Projection: Never starts, but with he TE-mad offense we're running now is likely to see significant playing time.
|Grand Rapids, Michigan - 6'6" 275|
|Scout||2*, #34 C(?)|
|Rivals||3*, #65 OT|
|ESPN||68, #149 OT(!)|
| Commit notice|
|Notes||Will block your face.|
Well... this one will be short. Mark Huyge was Michigan's second and last OL commit this year and was clearly some sort of backup plan. The other schools recruiting were exclusively of the in-state MAC variety and no recruiting service bothers to mention him at all. The timing of his offer was such that it was clear Michigan was waiting on senior year film, and then waiting on tea leaves from various higher profile recruits before deciding to offer. They did, he accepted, OL recruiting done.
Caveat: offensive line is the position most prone to wild guru inaccuracy. While the sites seem to get the top-end guys pegged pretty well (Alex Boone, Andre Smith, Schilling and Boren), once they get down past the obviously huge and nimble there's so much projection going on that it's a real crapshoot. Huyge may be less likely to contribute than your typical low-four star, but the gap isn't nearly as wide as it might be for a position like corner.
Guru Reliability: Low. Obscure OL and all that.
General Excitement Level: Similarly low.
Projection: Dunno. Seems stuck behind a probable four-year starter in Schilling and then the Zirbel/Ortmann/Dorrestein trio in front of him. Unlikely to ever play extensively.
|Lemont, Illinois - 6'1" 270|
|Scout||4*, #3 C|
|Rivals||3*, #5 C|
|ESPN||78, #6 C|
|Notes||Thinks ND is smelly.|
Molk is small for an offensive lineman at just 6'1", but the impression the recruiting sites give is that he has all the other attributes you look for in an offensive lineman: intelligence, the proverbial "nastiness," strength. Granted, this is like saying "except for his inability to catch anything, Matt Trannon is an excellent receiver," but if he can get big enough to maintain the POA on the college level he could be a long term starter at center, the only place a guy his size can conceivably play in college.

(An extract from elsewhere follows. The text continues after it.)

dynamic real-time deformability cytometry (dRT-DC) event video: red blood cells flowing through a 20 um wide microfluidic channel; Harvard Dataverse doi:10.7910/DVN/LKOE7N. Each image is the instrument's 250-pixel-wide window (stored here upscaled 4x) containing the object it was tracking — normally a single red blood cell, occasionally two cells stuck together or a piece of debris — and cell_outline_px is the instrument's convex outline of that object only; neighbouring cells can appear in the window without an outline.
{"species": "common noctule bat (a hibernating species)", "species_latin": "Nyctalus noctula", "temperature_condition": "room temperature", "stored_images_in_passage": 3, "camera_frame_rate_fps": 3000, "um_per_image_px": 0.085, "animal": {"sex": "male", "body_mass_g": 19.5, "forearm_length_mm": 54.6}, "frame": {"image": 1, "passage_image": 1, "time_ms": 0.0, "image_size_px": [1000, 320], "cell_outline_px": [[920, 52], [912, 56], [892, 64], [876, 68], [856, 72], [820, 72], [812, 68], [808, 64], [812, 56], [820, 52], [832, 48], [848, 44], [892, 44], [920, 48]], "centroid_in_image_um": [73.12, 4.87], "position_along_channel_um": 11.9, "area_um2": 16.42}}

Scout liked him far better than Rivals. Molk was a member of their top 100 early in the season; when he dropped out he didn't go far, retaining a fourth star and a high positional rating. That '78' bestowed by ESPN roughly corresponds to a mid-four on Scout/Rivals. Lemming is in agreement (Illinois bias alert, though), as he throws all the interior linemen into one pool and fishes Molk out tenth. So everyone other than Rivals has him in the same ballpark.
It seems simple: if Molk can get strong enough he has the other attributes to be a steady collegiate starter, though not a star, and could start for multiple years before being summarily ignored by the NFL.
Guru Reliability: Good. Molk has a clear physical issue that limits his potential but everything else appears to be there.
General Excitment Level: Good pickup and a fine member of an OL class that he's the third best player in. Unfortunately, we don't have that OL class.
Projection: 60% to start a couple years.